- [TEXT EXCERPT]

Ask HN: Writing an 80App

codepoet · on Nov 17, 2009

http://news.ycombinator.com/item?id=840244

Crawling "only" 120k pages can be done easily with a pure Python solution over a normal home / office internet connection. The packages urllib, urllib2, robotexclusionrulesparser and lxml are a good start.

Important: Don't forget to implement a crawl rate limit.

jdrock · on Nov 18, 2009

80legs automatically handles the crawl rate limits for you.

codepoet · on Nov 19, 2009

That's probably not the primary reason to use 80legs - but avoiding to implement a whole crawler.

zeynel1 · on Nov 19, 2009

Thank you for posting that link to previous HN discussion. They mention Scrapy http://scrapy.org/ and I looked at it. I liked the fact that it is Python based and the tutorial is very good. They even have a shell to test HPath Selectors. Now I have a better understanding of the process. Of course, it is not like filling a form as the case with 80legs, but I am having fun working through the tutorial. I also ran a couple of small jobs with 80legs but I am unable to see the results. I guess 80legs would be good for huge projects. In any case, I will try to work with both. Thanks again.

Another discussion about scrapy http://news.ycombinator.com/item?id=411733

zeynel1 · on Nov 17, 2009

http://www.80legs.com/

http://80legs.pbworks.com/80Apps

- [SUPPLIED MATERIAL]
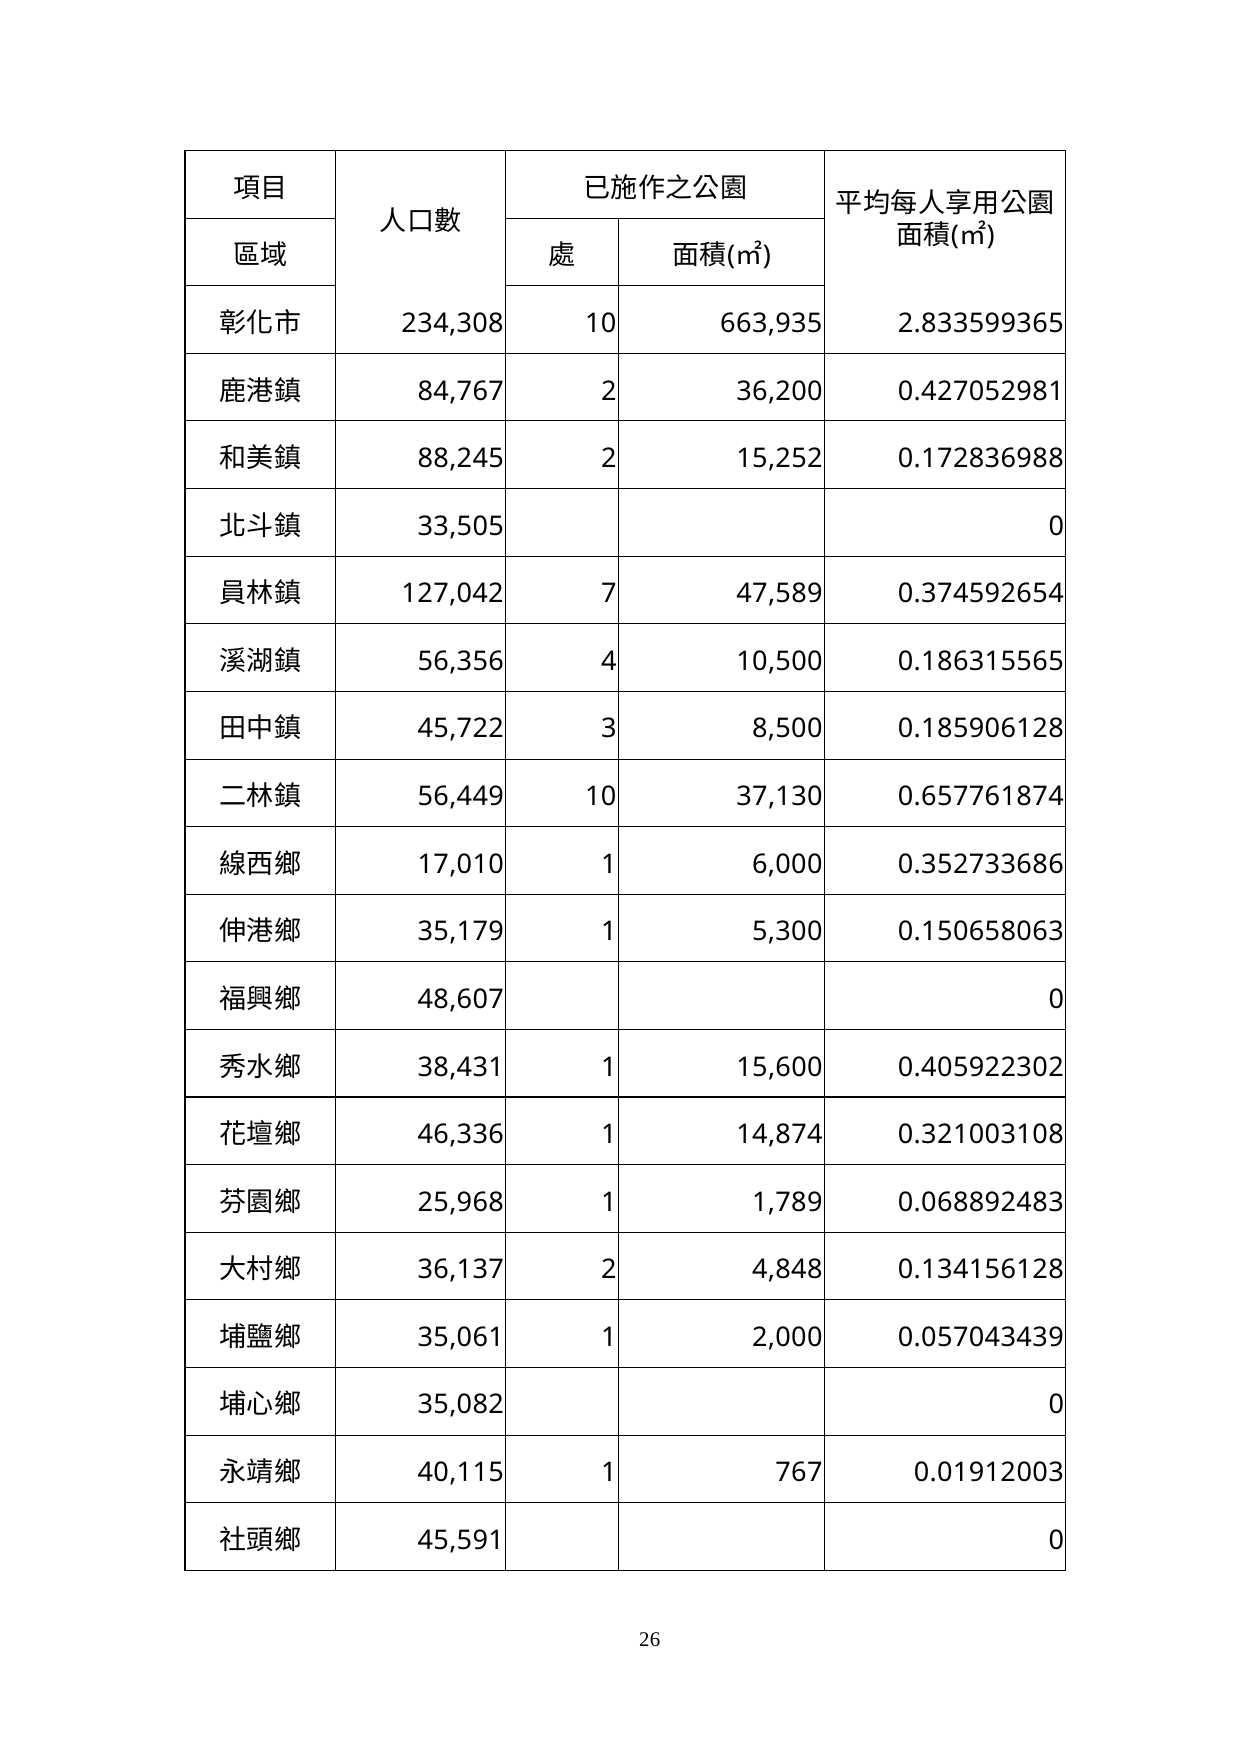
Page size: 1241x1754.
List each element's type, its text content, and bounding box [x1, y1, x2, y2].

- [TASK INSTRUCTIONS]
a) Answer these questions using the 80legs thread.
(i) Which four packages does codepoet call a good start for a pure Python crawler?
(ii) What does jdrock say 80legs handles automatically?
(iii) What does zeynel1 say Scrapy provides for testing HPath Selectors?
b) Output everything in the 80legs thread from "80legs automatically handles" down to "both. Thanks again.", with no changes.

- [RESPONSES PER TASK]
a)
(i) urllib, urllib2, robotexclusionrulesparser and lxml
(ii) The crawl rate limits
(iii) A shell

b)
80legs automatically handles the crawl rate limits for you.

codepoet · on Nov 19, 2009

That's probably not the primary reason to use 80legs - but avoiding to implement a whole crawler.

zeynel1 · on Nov 19, 2009

Thank you for posting that link to previous HN discussion. They mention Scrapy http://scrapy.org/ and I looked at it. I liked the fact that it is Python based and the tutorial is very good. They even have a shell to test HPath Selectors. Now I have a better understanding of the process. Of course, it is not like filling a form as the case with 80legs, but I am having fun working through the tutorial. I also ran a couple of small jobs with 80legs but I am unable to see the results. I guess 80legs would be good for huge projects. In any case, I will try to work with both. Thanks again.